Each line below must be set down exactly; omit any image you find.

Source data →
_____

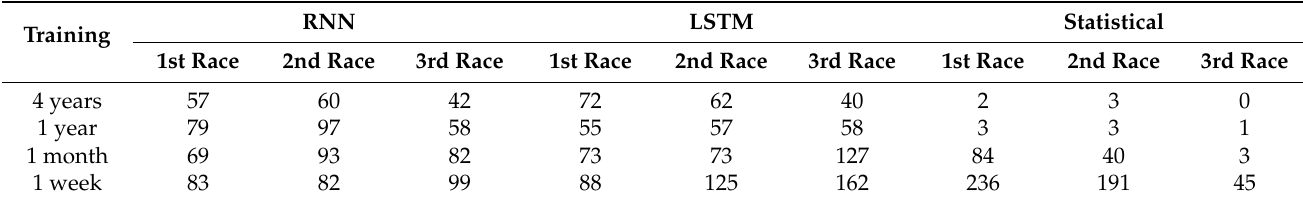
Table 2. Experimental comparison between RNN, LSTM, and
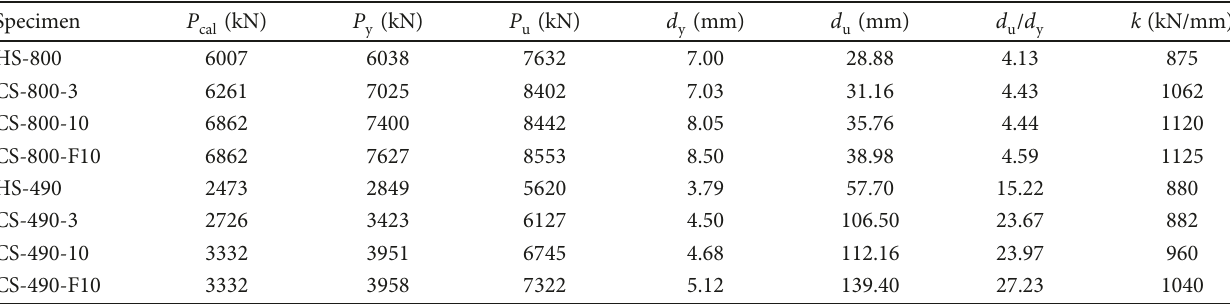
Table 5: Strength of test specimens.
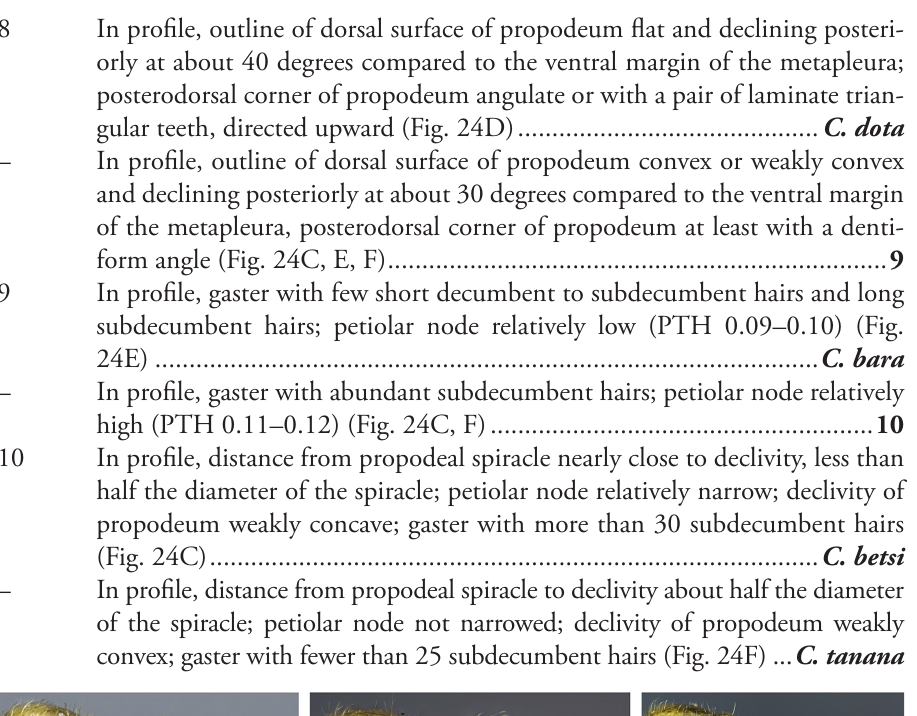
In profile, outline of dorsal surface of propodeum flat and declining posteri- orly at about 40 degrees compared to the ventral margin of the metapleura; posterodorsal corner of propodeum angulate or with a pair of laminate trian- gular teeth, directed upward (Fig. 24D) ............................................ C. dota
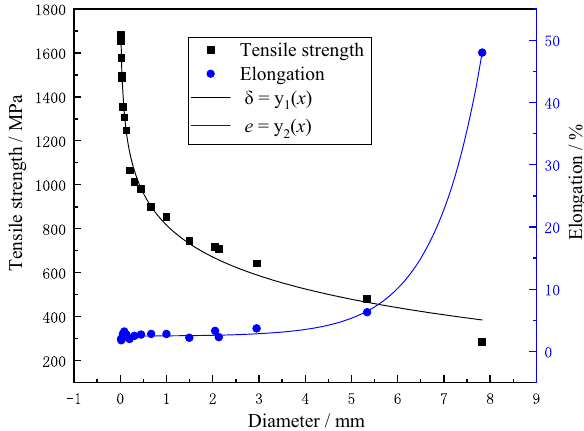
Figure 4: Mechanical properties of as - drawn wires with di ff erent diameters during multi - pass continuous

_____

Solution to the problem →
Table 2. Experimental comparison between RNN, LSTM, and
Table 5: Strength of test specimens.
In profile, outline of dorsal surface of propodeum flat and declining posteri- orly at about 40 degrees compared to the ventral margin of the metapleura; posterodorsal corner of propodeum angulate or with a pair of laminate trian- gular teeth, directed upward (Fig. 24D) ............................................ C. dota
Figure 4: Mechanical properties of as - drawn wires with di ff erent diameters during multi - pass continuous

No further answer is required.